In Chapter 5, the narrator uses logos and ethos to argue against the idea that Black Americans are inferior to white Americans:
It is my opinion that the colored people of this country have done four things which refute the oft advanced theory that they are an absolutely inferior race, which demonstrate that they have originality and artistic conception; and, what is more, the power of creating that which can influence and appeal universally.
As promised, the narrator provides four examples of Black American's "originality and artistic conception:" the cake-walk, Uncle Remus stories, Jubilee songs, and ragtime. The examples themselves function as logos because the narrator is providing evidence readers may not have considered to make his point. All of these elements of Black culture have been, to varying degrees, appropriated into "mainstream" culture. That is to say, they have been consumed (especially by white people) without acknowledgment that they come from Black creators. In fact, they were all woven into minstrel performances, in which white performers caricatured Black people and their culture for a profit. The narrator reclaims these art forms as examples of Black ingenuity.
His defense of Black artistry also functions as ethos. Politicians and academics who opposed the extension of civil rights and voting rights to Black Americans often claimed that Black people were incapable of governing themselves. They should not be a protected or represented group, these white supremacists argued, because they were incapable of producing the artistic culture that anthropologists recognized as the hallmark of a civilization. The Harlem Renaissance of the early 20th century was in part a response to this argument: one reason Black Americans had for producing such a rich array of art—and specifically art that focused on their experience of being Black in the United States—was to prove that there was such a thing as African American art and culture. By citing not only examples of Black Americans' successes but specifically of their "originality and artistic conception," the narrator builds his people's collective ethos in the eyes of white readers who might have heard the argument that they are "uncivilized."

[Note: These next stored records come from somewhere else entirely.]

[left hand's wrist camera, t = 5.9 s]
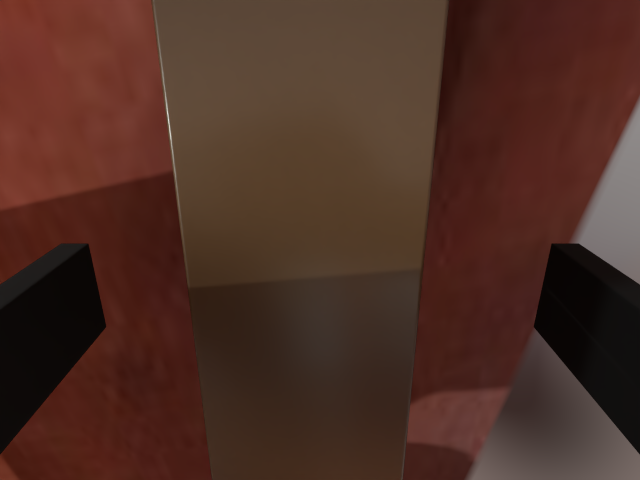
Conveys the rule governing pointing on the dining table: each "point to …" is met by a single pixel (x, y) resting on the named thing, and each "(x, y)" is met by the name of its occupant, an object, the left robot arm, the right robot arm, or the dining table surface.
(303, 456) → the bar
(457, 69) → the dining table surface
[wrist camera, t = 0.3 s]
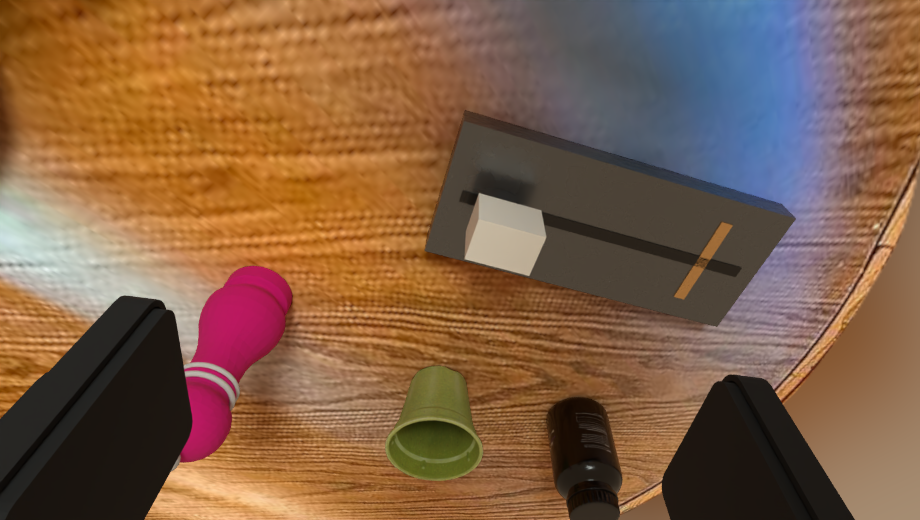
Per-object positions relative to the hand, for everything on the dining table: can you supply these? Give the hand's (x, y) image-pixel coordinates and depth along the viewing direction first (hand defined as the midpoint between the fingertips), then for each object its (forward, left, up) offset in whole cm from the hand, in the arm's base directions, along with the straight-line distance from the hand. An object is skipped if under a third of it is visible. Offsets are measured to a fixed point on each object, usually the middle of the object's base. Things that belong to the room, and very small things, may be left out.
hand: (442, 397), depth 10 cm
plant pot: (+36, +7, -36) cm, 51 cm away
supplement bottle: (+36, +23, -36) cm, 56 cm away
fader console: (+12, +15, -35) cm, 40 cm away
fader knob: (+12, +6, -32) cm, 35 cm away
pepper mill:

In Chapter 10, the narrator passes for white and listens to a conversation between a Texan and a former Union soldier. The Union soldier uses logos when he points out the situational irony of the anti-intermarriage laws in the South:
[“]As to the mulatto South, if you Southerners have one boast that is stronger than another, it is your women; you put them on a pinnacle of purity and virtue and bow down in a chivalric worship before them; yet you talk and act as though, should you treat the Negro fairly and take the anti-intermarriage laws off your statute books, these same women would rush into the arms of black lovers and husbands. It’s a wonder to me that they don’t rise up and resent the insult.”

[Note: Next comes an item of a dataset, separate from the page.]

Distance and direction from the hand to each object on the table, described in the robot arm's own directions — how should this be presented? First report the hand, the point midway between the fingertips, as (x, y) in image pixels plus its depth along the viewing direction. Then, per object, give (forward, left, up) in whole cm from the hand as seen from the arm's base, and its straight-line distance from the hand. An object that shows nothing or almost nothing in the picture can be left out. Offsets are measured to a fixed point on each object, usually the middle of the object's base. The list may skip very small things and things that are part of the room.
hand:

Anti-intermarriage laws cropped up in the South in the late 19th and early 20th century, largely as a reaction to the gains made during Reconstruction. White southerners feared "miscegenation," or the birth of mixed-race children if people were allowed to marry across racial categories. This is what the Union soldier means by "the mulatto South." Mixed-race children born with all the rights conferred on American citizens threatened white supremacy because they made it more difficult to maintain strict racial categories (categories that were always blurry at best). The Union soldier takes apart the logic behind the anti-intermarriage laws by pointing out that they are at odds with the way Southerners like to portray white women. If white women are really "pure," "virtuous," and worthy of the kind of "chivalric worship" conferred on them in the South, the soldier argues, it doesn't follow that they would want to marry Black men if allowed. Either the laws are superfluous, or (as the soldier suggests) the women aren't as "pure" and "virtuous" as the Texan and other Southern men would like to believe.
This argument is itself both racist and misogynistic. The Union soldier's use of racism in his defense of marriage equality is just as ironic as the Texan's logic. The scene has another level of situational irony in the fact that the only reason the narrator is privy to the conversation at all is that he is passing for white—otherwise, he would not have been admitted to the smoking car on the train where the other two men are talking. The narrator is left with a deep sense of unease because he would like to challenge what the soldier is saying, but he can't do so without risking the revelation that he is "intruding." Instead, he must tacitly agree with the lesser of two bad stances on race.